A third, northward branch is also a part of the Belarus Druzba transit pipeline. It runs in two spurs to Latvia and Lithuania, respectively, and used to deliver 16 million tons per year in the aggregate to those two Baltic States. Russia, however, stopped oil deliveries by pipeline to Latvia and Lithuania in 2002 and 2006, respectively. Thus, the Belarus Druzhba’s northern branch is no longer operating at all. Moscow, using its monopoly as oil supplier, hoped to strangle Latvia’s Ventspils export terminal and Lithuania’s Mazeikiai refinery and acquire them on the cheap. The goal has not been accomplished but it remains on the agenda.
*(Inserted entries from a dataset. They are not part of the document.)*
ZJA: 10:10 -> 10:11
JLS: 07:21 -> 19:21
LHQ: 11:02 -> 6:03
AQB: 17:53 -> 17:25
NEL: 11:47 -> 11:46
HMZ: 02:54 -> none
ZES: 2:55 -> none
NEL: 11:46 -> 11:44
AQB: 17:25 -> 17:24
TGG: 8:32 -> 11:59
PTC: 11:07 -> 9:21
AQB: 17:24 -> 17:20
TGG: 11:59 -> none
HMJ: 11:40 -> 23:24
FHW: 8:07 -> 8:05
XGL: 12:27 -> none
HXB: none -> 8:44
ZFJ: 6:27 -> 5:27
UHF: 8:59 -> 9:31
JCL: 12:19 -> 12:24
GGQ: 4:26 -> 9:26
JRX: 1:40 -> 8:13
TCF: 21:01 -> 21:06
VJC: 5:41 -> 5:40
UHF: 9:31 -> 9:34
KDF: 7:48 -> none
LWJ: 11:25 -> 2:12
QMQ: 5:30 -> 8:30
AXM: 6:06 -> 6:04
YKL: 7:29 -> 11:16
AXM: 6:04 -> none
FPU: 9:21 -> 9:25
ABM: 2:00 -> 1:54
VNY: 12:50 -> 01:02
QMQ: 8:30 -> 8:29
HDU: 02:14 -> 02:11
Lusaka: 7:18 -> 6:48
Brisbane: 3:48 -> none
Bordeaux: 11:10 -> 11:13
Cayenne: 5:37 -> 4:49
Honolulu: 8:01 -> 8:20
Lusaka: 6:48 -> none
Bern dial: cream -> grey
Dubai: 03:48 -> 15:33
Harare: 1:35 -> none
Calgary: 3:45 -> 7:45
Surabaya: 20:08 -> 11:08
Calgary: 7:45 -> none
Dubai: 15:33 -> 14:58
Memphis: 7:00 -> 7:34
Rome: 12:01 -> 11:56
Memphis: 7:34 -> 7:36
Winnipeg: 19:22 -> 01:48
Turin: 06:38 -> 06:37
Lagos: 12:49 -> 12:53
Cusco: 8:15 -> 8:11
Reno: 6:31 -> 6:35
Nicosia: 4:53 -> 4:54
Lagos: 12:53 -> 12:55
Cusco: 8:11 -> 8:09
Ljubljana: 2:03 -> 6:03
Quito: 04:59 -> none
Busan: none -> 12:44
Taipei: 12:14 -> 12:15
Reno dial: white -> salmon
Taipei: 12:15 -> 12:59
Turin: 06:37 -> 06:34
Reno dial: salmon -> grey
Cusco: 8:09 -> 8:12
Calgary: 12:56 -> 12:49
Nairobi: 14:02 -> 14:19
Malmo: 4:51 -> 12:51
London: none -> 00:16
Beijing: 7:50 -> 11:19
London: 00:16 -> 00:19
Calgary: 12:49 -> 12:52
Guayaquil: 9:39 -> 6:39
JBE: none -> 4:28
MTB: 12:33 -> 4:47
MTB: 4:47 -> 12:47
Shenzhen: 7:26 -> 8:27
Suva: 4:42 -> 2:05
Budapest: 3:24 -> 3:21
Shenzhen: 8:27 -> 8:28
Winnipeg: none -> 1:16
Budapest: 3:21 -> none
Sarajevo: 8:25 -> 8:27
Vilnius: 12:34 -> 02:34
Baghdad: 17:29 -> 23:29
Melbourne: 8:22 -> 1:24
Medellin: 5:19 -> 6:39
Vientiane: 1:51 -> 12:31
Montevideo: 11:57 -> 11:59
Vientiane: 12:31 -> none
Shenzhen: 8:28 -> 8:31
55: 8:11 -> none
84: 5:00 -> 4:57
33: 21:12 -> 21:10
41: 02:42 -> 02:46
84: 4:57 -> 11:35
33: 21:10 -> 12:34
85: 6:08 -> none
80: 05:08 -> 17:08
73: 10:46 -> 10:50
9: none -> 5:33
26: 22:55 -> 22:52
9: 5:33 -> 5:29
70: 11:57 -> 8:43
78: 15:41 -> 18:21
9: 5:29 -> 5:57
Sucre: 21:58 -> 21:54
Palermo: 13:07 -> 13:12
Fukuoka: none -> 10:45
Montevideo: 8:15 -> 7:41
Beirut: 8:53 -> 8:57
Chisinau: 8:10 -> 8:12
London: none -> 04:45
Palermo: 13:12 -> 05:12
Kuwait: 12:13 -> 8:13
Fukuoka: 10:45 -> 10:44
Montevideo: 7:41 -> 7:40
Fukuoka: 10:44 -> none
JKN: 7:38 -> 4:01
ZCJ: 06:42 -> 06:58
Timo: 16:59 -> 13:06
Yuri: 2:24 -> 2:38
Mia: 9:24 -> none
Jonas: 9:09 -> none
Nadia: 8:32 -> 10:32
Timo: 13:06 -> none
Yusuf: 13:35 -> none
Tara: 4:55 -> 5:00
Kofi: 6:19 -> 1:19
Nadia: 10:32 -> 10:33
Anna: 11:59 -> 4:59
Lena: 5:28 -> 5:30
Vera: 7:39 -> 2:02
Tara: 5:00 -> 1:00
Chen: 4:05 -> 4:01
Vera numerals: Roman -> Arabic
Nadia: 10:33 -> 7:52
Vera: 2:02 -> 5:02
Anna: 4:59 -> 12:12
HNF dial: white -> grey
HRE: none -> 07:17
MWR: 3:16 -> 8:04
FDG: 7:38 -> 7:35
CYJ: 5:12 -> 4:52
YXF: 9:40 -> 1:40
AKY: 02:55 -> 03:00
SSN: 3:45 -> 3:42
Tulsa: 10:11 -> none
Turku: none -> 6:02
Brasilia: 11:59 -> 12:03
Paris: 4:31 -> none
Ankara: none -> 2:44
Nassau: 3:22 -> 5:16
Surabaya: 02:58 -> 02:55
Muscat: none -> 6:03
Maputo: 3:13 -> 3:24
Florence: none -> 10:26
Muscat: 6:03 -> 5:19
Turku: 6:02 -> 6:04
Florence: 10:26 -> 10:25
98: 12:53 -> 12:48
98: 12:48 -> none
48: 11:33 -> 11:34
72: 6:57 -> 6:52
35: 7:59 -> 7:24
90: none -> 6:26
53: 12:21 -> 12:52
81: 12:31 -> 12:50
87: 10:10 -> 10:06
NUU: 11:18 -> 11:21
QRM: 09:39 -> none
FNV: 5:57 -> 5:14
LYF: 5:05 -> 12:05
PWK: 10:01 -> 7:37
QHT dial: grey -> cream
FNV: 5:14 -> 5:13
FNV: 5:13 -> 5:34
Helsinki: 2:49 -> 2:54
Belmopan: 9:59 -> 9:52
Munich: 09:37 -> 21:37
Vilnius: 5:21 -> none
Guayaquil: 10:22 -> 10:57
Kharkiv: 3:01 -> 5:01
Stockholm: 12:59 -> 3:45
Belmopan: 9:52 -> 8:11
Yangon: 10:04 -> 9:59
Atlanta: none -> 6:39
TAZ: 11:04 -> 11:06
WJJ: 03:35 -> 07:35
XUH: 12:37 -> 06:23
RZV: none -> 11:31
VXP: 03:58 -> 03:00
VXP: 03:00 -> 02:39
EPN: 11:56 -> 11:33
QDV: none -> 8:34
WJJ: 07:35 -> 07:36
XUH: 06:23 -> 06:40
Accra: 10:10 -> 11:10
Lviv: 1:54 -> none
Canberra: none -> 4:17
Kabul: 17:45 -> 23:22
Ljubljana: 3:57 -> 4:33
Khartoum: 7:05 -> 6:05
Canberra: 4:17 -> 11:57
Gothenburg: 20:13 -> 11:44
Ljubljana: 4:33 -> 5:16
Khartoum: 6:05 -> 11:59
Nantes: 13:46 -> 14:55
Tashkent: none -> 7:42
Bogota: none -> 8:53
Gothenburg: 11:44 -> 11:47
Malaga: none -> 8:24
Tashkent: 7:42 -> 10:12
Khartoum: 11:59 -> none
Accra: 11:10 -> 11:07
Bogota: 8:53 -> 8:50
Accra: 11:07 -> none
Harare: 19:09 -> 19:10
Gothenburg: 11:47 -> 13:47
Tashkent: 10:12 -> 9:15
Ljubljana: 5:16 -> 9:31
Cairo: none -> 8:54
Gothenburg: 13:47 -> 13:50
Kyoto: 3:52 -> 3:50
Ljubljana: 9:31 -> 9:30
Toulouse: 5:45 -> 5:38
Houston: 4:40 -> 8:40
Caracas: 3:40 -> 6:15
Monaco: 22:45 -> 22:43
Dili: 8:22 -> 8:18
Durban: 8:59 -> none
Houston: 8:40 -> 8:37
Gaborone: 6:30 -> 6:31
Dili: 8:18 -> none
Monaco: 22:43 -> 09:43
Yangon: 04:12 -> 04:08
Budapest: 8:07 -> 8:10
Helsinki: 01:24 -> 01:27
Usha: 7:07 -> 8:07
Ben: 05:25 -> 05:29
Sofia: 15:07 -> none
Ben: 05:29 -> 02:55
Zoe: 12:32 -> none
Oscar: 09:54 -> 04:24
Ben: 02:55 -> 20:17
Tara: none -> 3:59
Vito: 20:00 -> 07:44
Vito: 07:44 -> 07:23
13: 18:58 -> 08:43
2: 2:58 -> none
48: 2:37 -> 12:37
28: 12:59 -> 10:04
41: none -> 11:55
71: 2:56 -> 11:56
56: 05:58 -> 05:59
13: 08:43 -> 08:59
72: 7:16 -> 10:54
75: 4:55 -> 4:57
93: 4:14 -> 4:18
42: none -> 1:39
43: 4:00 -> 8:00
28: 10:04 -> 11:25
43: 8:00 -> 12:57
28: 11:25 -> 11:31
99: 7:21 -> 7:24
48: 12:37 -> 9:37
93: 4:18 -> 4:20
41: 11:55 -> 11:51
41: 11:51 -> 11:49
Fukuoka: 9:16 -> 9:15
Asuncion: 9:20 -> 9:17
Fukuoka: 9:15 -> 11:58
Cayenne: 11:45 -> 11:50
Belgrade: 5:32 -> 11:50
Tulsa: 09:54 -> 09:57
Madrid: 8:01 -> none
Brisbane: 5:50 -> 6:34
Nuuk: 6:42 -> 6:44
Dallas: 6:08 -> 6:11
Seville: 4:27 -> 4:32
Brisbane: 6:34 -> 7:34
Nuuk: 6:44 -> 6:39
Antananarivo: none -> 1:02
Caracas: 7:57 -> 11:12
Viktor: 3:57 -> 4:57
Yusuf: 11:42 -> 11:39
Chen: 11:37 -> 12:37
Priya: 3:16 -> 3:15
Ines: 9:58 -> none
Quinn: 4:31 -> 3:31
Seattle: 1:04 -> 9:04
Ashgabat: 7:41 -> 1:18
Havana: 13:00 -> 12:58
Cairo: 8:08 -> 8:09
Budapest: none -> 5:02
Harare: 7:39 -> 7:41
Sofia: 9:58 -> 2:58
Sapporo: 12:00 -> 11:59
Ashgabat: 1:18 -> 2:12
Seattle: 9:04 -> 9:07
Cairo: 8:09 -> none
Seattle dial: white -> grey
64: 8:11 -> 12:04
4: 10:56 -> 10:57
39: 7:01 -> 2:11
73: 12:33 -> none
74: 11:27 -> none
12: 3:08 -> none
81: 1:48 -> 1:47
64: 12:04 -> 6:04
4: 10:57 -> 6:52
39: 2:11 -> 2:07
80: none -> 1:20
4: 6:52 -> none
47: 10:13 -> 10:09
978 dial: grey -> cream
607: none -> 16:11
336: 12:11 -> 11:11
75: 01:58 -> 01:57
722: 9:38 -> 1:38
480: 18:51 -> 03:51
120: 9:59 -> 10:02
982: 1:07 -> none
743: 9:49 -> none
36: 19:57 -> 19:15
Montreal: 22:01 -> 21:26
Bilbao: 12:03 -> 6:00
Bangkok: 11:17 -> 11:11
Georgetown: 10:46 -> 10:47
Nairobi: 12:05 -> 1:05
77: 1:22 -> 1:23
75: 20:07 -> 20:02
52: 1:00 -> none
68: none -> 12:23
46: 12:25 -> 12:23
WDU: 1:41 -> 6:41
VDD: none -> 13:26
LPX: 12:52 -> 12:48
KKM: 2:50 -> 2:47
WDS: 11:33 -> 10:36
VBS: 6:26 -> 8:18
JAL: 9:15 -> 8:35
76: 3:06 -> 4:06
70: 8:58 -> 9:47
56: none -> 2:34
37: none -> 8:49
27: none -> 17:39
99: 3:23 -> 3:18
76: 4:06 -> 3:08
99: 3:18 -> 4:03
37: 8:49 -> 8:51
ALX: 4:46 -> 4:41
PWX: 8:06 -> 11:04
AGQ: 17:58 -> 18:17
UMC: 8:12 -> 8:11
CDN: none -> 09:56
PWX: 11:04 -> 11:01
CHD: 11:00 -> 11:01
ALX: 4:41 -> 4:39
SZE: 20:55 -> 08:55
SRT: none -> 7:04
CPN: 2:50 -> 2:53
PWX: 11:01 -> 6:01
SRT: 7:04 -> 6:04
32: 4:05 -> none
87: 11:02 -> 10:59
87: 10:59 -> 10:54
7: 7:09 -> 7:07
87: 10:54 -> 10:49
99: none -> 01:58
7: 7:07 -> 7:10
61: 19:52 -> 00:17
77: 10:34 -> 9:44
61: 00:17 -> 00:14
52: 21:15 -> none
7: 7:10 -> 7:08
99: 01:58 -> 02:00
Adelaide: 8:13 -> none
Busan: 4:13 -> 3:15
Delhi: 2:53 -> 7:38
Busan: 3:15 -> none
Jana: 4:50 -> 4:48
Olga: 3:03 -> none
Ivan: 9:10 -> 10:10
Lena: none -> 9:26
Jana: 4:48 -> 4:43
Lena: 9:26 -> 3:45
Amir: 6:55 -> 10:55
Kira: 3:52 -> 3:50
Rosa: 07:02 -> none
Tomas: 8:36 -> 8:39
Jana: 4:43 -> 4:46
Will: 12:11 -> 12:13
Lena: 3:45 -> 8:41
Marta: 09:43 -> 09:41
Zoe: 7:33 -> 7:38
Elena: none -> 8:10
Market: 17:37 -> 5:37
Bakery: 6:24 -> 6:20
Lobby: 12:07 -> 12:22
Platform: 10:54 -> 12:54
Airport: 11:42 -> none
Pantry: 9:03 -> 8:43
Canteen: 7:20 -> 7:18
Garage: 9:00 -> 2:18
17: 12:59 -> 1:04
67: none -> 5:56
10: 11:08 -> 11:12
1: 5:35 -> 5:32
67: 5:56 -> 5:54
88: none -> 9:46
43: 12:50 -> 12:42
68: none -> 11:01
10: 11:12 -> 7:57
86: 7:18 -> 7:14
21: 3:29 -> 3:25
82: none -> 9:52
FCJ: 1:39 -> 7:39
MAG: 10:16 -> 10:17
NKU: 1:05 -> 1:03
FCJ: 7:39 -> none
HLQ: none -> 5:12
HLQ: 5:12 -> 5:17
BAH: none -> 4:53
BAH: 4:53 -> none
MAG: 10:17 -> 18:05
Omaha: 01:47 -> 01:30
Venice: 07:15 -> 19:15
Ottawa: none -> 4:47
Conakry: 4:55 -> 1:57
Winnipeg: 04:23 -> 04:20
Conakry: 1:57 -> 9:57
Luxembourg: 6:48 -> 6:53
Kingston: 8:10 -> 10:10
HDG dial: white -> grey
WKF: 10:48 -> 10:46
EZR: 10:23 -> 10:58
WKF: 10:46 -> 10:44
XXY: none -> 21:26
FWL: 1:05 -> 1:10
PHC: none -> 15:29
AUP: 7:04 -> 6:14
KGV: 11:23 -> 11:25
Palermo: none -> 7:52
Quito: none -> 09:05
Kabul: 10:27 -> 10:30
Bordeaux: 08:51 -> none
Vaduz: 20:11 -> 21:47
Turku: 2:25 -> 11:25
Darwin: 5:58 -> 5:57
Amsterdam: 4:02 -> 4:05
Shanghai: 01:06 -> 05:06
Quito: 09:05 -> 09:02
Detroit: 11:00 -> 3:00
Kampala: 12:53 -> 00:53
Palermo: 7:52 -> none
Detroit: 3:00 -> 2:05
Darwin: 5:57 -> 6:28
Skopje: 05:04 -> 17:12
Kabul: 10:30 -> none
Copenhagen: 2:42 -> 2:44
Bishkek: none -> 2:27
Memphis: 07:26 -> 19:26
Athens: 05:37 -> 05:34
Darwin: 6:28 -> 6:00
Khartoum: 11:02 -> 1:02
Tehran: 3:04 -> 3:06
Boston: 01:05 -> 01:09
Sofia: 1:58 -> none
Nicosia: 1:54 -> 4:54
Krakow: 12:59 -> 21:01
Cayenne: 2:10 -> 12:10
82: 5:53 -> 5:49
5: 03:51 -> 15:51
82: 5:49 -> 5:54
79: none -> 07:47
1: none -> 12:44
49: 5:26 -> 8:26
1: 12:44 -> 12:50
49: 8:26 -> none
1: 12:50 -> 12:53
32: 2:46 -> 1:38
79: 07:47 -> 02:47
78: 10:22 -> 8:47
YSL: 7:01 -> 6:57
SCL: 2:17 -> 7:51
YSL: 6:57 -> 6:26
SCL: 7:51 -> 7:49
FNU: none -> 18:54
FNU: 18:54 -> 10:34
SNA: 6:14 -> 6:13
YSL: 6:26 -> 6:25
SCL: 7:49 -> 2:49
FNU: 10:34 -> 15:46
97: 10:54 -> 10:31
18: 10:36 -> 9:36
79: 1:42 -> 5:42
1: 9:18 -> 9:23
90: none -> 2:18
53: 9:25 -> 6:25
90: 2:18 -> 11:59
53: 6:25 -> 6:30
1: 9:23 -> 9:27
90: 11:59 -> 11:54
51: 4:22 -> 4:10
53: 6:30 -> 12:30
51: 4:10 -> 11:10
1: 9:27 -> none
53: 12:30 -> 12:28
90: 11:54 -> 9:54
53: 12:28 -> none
It also serves as a reference paradigm for other countries where Russia is a monopoly supplier to local refineries, including Belarus.

BelNaftaKhim’s Mozyr and Navapolatsk refineries operate exclusively on Russian oil. Each of them processes 10.5 million tons of crude oil per year, an unusually large volume that has remained constant in recent years. Russian oil companies, chronically deficient in refining capacities at home, use Belarus as a strategic base for their refining operations. Russia delivers some 21 million tons of crude oil to Belarus annually in recent years (21.5 million tons in 2009), including 5 to 6 million tons to meet Belarus’ domestic requirements for petroleum products and another 16 million tons to be refined for exporting the products (RIA Novosti, January 4).

Belarus has included the Mozyr and Navapolatsk refineries in the program for privatization of state property since 2008. However, Minsk is bargaining hard over the terms of “privatization” by Russian state-controlled companies or oligarchic entities. As part of its resistance, Belarus supports the goal of using Ukraine’s Odessa-Brody pipeline in the originally planned direction, south-north, for Caspian oil supplies (Valerya Kastyugava, “Prospects of Belarus’ Participation in the Odessa-Brody Pipeline’s Operation,” BISS, 2008). By the same token, Belarus is interested in reactivating the northern pipeline connection to the Baltic States. Since Russia forced its closure, Minsk considers the option of using that line in reverse, so as to receive non-Russian oil via Lithuanian or Latvian maritime terminals.